Embracing the patient-centered medical home model

By Marcia Travelstead | Career Move | Spring 2015

 

Brian Bachelder, M.D.

NAME: Brian Bachelder, M.D.

TITLE: Associate Program Director, Akron General Medical Center, Ohio

EDUCATION:

Undergrad: Dartmouth

Medical School: University of Minnesota, Minneapolis

Residency: University of Cincinnati

Internship: St. John’s Hospital, St. Paul, Minnesota

Bachelder practiced rural medicine for 25 years and was a pioneer in using electronic medical records. An Ohio native, he has been on numerous medical boards in several capacities. He has served as the Mount Gilead High School team physician since 1985 and received the Ohio Outstanding Team Physician Award in 2008.

A patient-centered medical home provides comprehensive, coordinated care centered according to patients’ preferred methods of accessing providers, among other factors. A hallmark of a patient-centered medical home is clear patient-provider communication with a central focus on health IT.

What do you like about the patient-centered medical home model?

I like everything about it. For the most part, it brings together all the facets that make family medicine so unique. Having been involved in electronic medical records very early on, I like to research the data to look at the patient population I take care of. Then I make sure the individuals have all of their necessary preventative medicine and measures. I like electronic prescribing and the data tracking you can do for this to make sure patients have the tests and referrals done that I encourage them to do. I really like the information technology aspect, but the other aspects are equally important as well.

What’s the most challenging aspect?

It’s so easy to start looking at the computer screen and making data entries that you can lose track of the patient. Again, part of what makes family medicine so special is the patient relationships you develop. So having the computer between you and the patient can be a huge distracter for both you and the patient.

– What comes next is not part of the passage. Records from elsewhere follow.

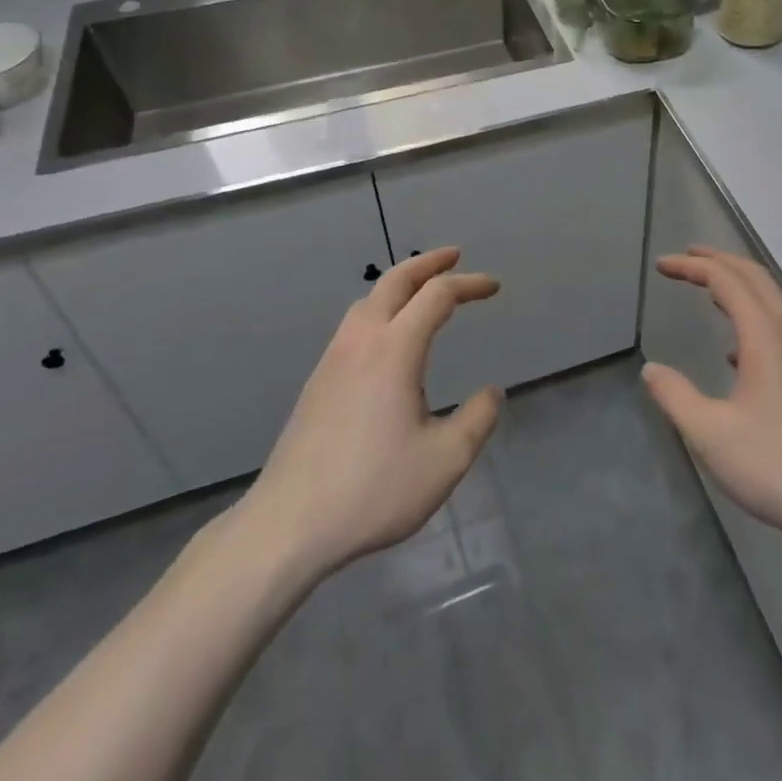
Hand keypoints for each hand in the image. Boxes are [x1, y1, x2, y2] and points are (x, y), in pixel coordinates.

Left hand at [229, 247, 502, 582]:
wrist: (288, 525)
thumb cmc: (373, 489)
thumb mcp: (445, 460)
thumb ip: (477, 420)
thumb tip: (491, 393)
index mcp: (395, 349)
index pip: (437, 296)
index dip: (469, 284)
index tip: (493, 287)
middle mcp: (361, 341)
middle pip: (395, 281)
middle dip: (428, 263)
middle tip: (454, 256)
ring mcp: (333, 360)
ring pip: (368, 301)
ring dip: (399, 285)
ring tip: (422, 292)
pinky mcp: (317, 382)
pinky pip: (354, 325)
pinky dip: (380, 309)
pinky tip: (387, 339)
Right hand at [643, 247, 781, 549]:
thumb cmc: (780, 465)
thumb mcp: (712, 435)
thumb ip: (676, 398)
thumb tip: (651, 370)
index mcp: (765, 335)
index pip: (725, 280)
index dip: (692, 267)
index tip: (662, 265)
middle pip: (755, 278)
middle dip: (719, 261)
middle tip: (688, 257)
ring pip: (773, 302)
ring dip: (740, 287)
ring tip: (711, 293)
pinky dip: (756, 318)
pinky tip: (741, 356)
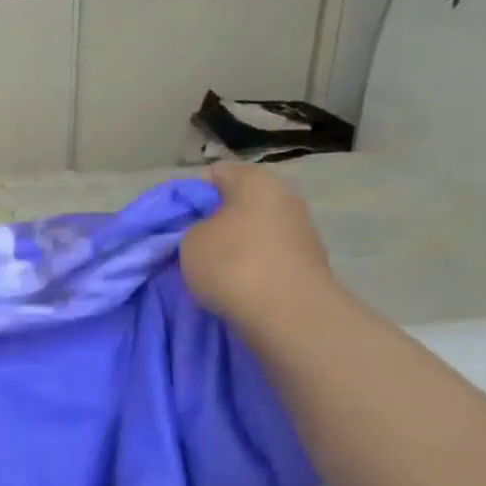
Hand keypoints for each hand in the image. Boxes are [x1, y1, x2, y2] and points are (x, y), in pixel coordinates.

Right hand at [180, 162, 337, 325]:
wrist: (288, 313)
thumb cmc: (232, 264)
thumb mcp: (189, 241)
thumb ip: (193, 228)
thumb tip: (208, 231)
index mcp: (255, 180)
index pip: (215, 173)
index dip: (191, 195)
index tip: (177, 221)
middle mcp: (285, 196)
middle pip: (239, 202)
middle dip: (215, 220)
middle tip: (192, 245)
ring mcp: (301, 229)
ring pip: (255, 230)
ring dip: (236, 245)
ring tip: (213, 270)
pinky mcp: (308, 261)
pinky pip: (269, 255)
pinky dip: (253, 265)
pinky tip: (237, 285)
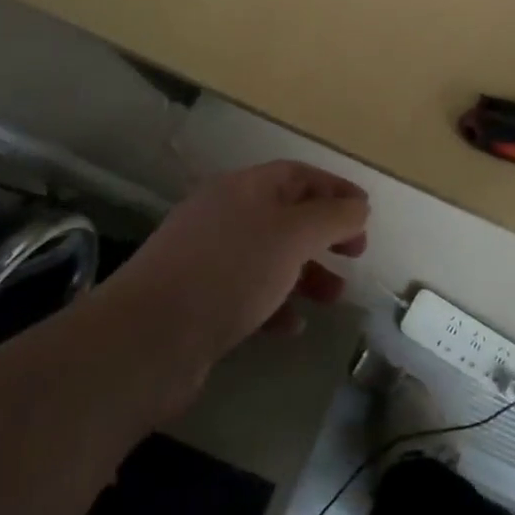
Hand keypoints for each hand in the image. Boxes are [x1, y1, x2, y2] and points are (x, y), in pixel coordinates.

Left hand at [99, 161, 368, 374]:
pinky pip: (248, 294)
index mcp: (243, 189)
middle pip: (286, 215)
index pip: (298, 175)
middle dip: (325, 233)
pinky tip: (292, 327)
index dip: (335, 189)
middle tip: (356, 253)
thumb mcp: (293, 236)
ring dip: (307, 273)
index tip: (366, 213)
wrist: (147, 339)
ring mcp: (207, 259)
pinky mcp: (198, 302)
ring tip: (333, 297)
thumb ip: (332, 218)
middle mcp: (224, 216)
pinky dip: (276, 305)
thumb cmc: (230, 272)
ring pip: (270, 257)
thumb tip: (359, 207)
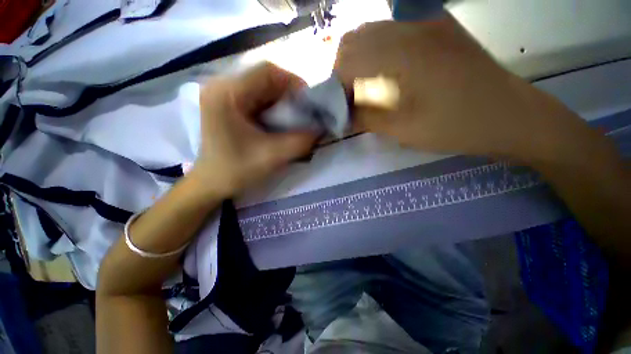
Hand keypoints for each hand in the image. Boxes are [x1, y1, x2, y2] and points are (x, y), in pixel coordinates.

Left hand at [191, 63, 316, 195]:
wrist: (213, 182)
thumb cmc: (237, 170)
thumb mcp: (273, 156)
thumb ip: (301, 141)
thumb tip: (322, 128)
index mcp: (227, 94)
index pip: (267, 71)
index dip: (294, 83)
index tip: (310, 103)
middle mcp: (222, 86)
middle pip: (265, 77)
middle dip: (290, 94)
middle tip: (305, 112)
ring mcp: (223, 94)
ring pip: (263, 86)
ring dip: (282, 100)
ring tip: (294, 117)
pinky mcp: (228, 103)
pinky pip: (257, 96)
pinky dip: (274, 106)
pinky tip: (280, 120)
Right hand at [334, 15, 574, 158]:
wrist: (509, 116)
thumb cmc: (457, 127)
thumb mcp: (403, 130)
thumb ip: (366, 118)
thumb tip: (341, 115)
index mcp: (405, 54)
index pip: (347, 59)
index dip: (336, 85)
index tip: (339, 107)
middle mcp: (412, 27)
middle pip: (354, 39)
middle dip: (343, 71)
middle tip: (348, 97)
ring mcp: (426, 23)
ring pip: (371, 32)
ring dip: (358, 60)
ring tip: (363, 86)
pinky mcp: (436, 28)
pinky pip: (392, 32)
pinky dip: (376, 52)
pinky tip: (384, 73)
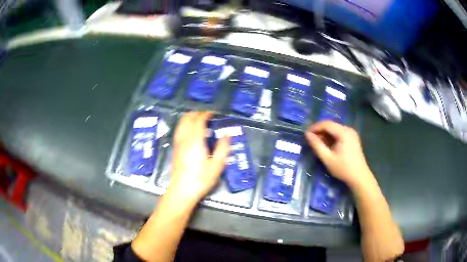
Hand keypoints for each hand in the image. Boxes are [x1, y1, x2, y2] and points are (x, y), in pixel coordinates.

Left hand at [167, 112, 229, 202]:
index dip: (206, 114)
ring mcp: (177, 143)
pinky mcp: (175, 148)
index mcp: (195, 140)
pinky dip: (185, 125)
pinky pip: (179, 130)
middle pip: (188, 118)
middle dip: (197, 114)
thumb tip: (227, 134)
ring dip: (190, 118)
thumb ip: (223, 148)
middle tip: (207, 116)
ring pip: (181, 123)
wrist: (182, 190)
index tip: (213, 114)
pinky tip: (191, 133)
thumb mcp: (217, 165)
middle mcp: (184, 138)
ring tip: (199, 122)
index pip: (199, 120)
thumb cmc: (201, 179)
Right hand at [305, 121, 372, 187]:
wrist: (359, 177)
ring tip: (317, 143)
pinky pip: (339, 133)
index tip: (306, 134)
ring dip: (325, 134)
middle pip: (331, 125)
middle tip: (310, 139)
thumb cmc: (343, 169)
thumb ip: (317, 145)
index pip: (326, 124)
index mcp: (344, 133)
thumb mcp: (327, 158)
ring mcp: (351, 133)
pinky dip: (331, 137)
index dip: (315, 127)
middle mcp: (348, 129)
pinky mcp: (352, 138)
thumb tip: (307, 135)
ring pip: (334, 129)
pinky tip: (327, 145)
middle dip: (320, 131)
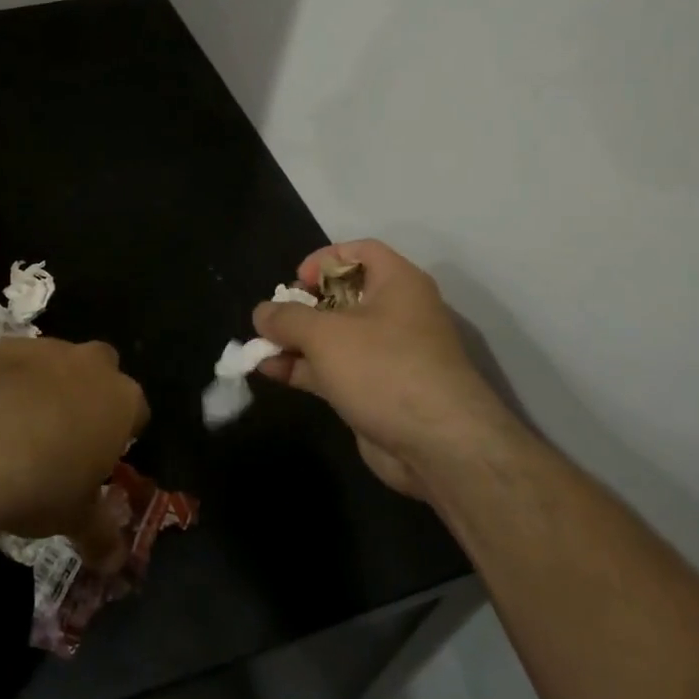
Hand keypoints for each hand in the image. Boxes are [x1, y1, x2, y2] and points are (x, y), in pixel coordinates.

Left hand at [0, 337, 147, 541]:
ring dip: (50, 384)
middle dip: (91, 393)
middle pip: (103, 370)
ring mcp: (48, 350)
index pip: (137, 411)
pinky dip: (9, 380)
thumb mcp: (76, 519)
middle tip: (67, 434)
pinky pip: (16, 361)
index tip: (102, 457)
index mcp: (123, 402)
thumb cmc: (42, 486)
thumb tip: (116, 564)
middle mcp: (92, 365)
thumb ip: (101, 535)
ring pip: (58, 361)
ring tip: (22, 425)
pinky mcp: (4, 346)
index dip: (122, 433)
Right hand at [252, 240, 512, 496]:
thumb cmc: (384, 368)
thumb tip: (262, 312)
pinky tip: (269, 371)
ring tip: (259, 347)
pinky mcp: (376, 390)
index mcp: (397, 283)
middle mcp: (395, 313)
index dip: (324, 259)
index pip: (360, 251)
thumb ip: (287, 318)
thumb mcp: (325, 334)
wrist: (439, 446)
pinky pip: (334, 369)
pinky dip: (304, 368)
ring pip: (333, 337)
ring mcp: (386, 355)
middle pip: (341, 295)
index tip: (297, 281)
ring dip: (295, 341)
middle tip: (274, 319)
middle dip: (301, 306)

What’s unique about the model?

Most physicians think they are doing a great job when it comes to different parts of medicine. For example, every diabetic should have a Pneumococcal vaccine. I thought I was doing a very good job, but when I started entering all of the data into the computer, I found out that 20 percent of my patients had the vaccine. So I made some changes in the practice, some interventions to improve the rate, and after six months, I was up to 98 percent and could name the two patients in my practice who did not have the Pneumococcal vaccine. This practice model allows you to do a much better job of tracking and ensuring patients are getting the treatment they need.

There are so many different recommendations these days for patients to make sure they are getting the preventive care they need, such as colon rectal cancer screenings or women getting pap smears. The computer is great for doing those boring, redundant tasks that may take long-term memory.

Was there anything about this practice model that surprised you?

Probably the toll on the staff. Whenever you go through a change in the office, it takes a lot of energy and effort. It’s not only for the physician’s part but for the staff’s part as well. It’s a lot of work and it can deplete the energy in the office if you let it. You need to make sure your staff is on board with this, they have the necessary tools, and that the expectations are realistic. It can’t be done overnight. It’s not a light switch you turn on and off. It needs to be done over a couple of years.

Starting a patient-centered medical home practice also is expensive. The electronic medical record we have been talking about is a very expensive proposition in terms of hardware, software and the amount of time updating those medical records on a daily basis. So you need to make sure if you are going through this process that there are payment mechanisms to justify doing this. In the Akron, Ohio, area, the third-party payers are reluctant to pay anything extra for the patient-centered medical home. They want the benefits but aren’t willing to pay for them. I think they are slowly becoming more willing to pay, but they want to see a return on their investment.

Could a new physician choose this practice model?

I think there are aspects of this that would have a rapid return on their investment. Medicare is starting to pay for parts of a patient-centered medical home. An example is transitional care. These days, many physicians are not involved in hospital care, so there is a gap from when the patient leaves the hospital to when they are seen in the office. There is no one responsible for the gap. Residents take care of patients in the hospital and see them in the office, so they see the full circle of care that’s needed.

Having the experience of working with inpatients and seeing the gap in care before the patient gets to the physician’s office, they can see how the patient can get in trouble. They want to make sure they follow up on a daily basis making sure patients are taking their medications properly, have scheduled follow-up appointments and have adapted to their environments.

What advice would you give someone who wanted to open a patient-centered medical home?

It depends on the situation. When my residents graduate, I always want to know what their situation is going to be. If they are an in an employed position, such as a hospital or health care system, they need to know if the system has patient-centered medical home principles or is transitioning over and the level of care provided.

If they are going into private practice, they need to know if their partners have the same interest. If they go into a solo practice, they won’t be able to employ all of the principles right away but will develop the business practices down the road.

Anything else you’d like to add?

This is a culture…it’s an environment you create in your office on how you take care of the patient. An important part is the communication aspect, and one form of that is email. The problem with emails is that you have to watch the information shared in them. The system is not always totally secure and can be read by someone else. Younger physicians use emails and texts so frequently that they need to be aware of the hazards involved. I caution my residents to be sure they know the potential risks of these forms of communication.